This very readable small book (125 pages) is one that I strongly recommend to all religious and political leaders. One could say that it’s a book about attitude and attitudes. It’s certainly a book that has the reader, at each point, saying “a-ha” and/or “I must look into this further”.
Its author Ian Burama is Professor of Democracy, Human Rights and Journalism at Bard College north of New York.
Burama writes in an easy almost colloquial style. For such a short book he touches on and critiques a vast range of human thought - religious, philosophical, political and social ideas as well as popular movements and uprisings all of which have led to the various relationships we have between “church and state”/”religion and state” on three continents - Europe, North America and Asia.

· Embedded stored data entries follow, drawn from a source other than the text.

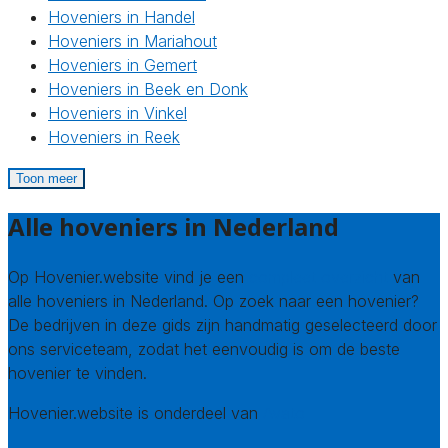
Hoveniers in Handel
Hoveniers in Mariahout
Hoveniers in Gemert
Hoveniers in Beek en Donk
Hoveniers in Vinkel
Hoveniers in Reek
Toon meer
Alle hoveniers in Nederland
Op Hovenier.website vind je een
compleet overzicht
van
alle hoveniers in Nederland. Op zoek naar een hovenier?
De bedrijven in deze gids zijn handmatig geselecteerd door
ons serviceteam, zodat het eenvoudig is om de beste
hovenier te vinden.
Hovenier.website is onderdeel van
Avato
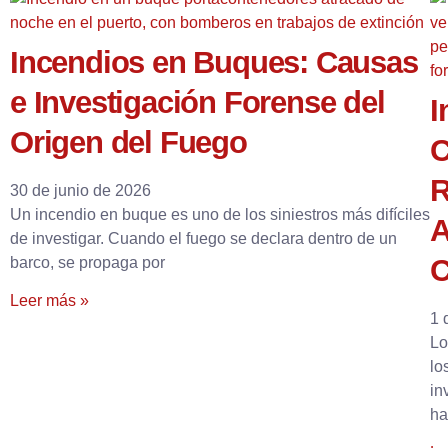
Incendios en Buques: Causas
e Investigación Forense del
I
Origen del Fuego
C
R
30 de junio de 2026
Un incendio en buque es uno de los siniestros más difíciles
A
de investigar. Cuando el fuego se declara dentro de un
C
barco, se propaga por
Leer más »
1 
Lo
lo
in
ha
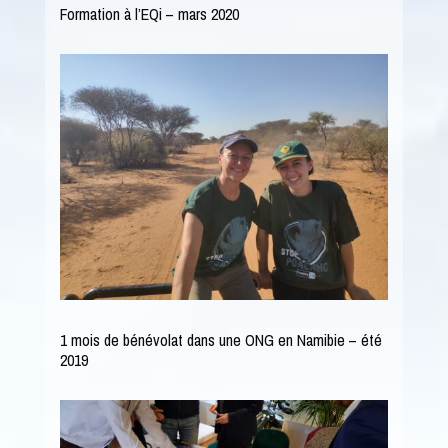
Formation à l’EQi – mars 2020
1 mois de bénévolat dans une ONG en Namibie – été
2019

As an Australian steeped in a very British heritage, I found this book to provide fascinating insight into why I, and others like me, hold the views we do. Looking at history and ideas, and also therefore this book, through the lens of my own Protestant Christian faith and also my proud identity as an Australian living in a stable democratic society I was fascinated to read of the interactions of thoughts and events which have had so much (previously unbeknown to me) influence on my life.
What Australians need to do in reading this book is to look at these ideas and adjust them to take into account our own peculiar history.
Also for Australians living in an increasingly ethnically and religiously diverse environment Burama’s book indirectly provides very useful insights into the range of thoughts and events that have influenced those who were here on this continent first, and those who have arrived from ethnic and religious groups other than the ones with which we are familiar. It provides us with language with which to communicate and converse. And it provides us with a more transparent understanding of where we’ve come from, who we are, and who we want to be as we work together in the ongoing shaping of communal democratic values by which we live.
In Christian terms, this book leads me to a greater understanding of “the other” and therefore many more skills in the practical realities of implementing Jesus’ command to “love your neighbour as yourself”.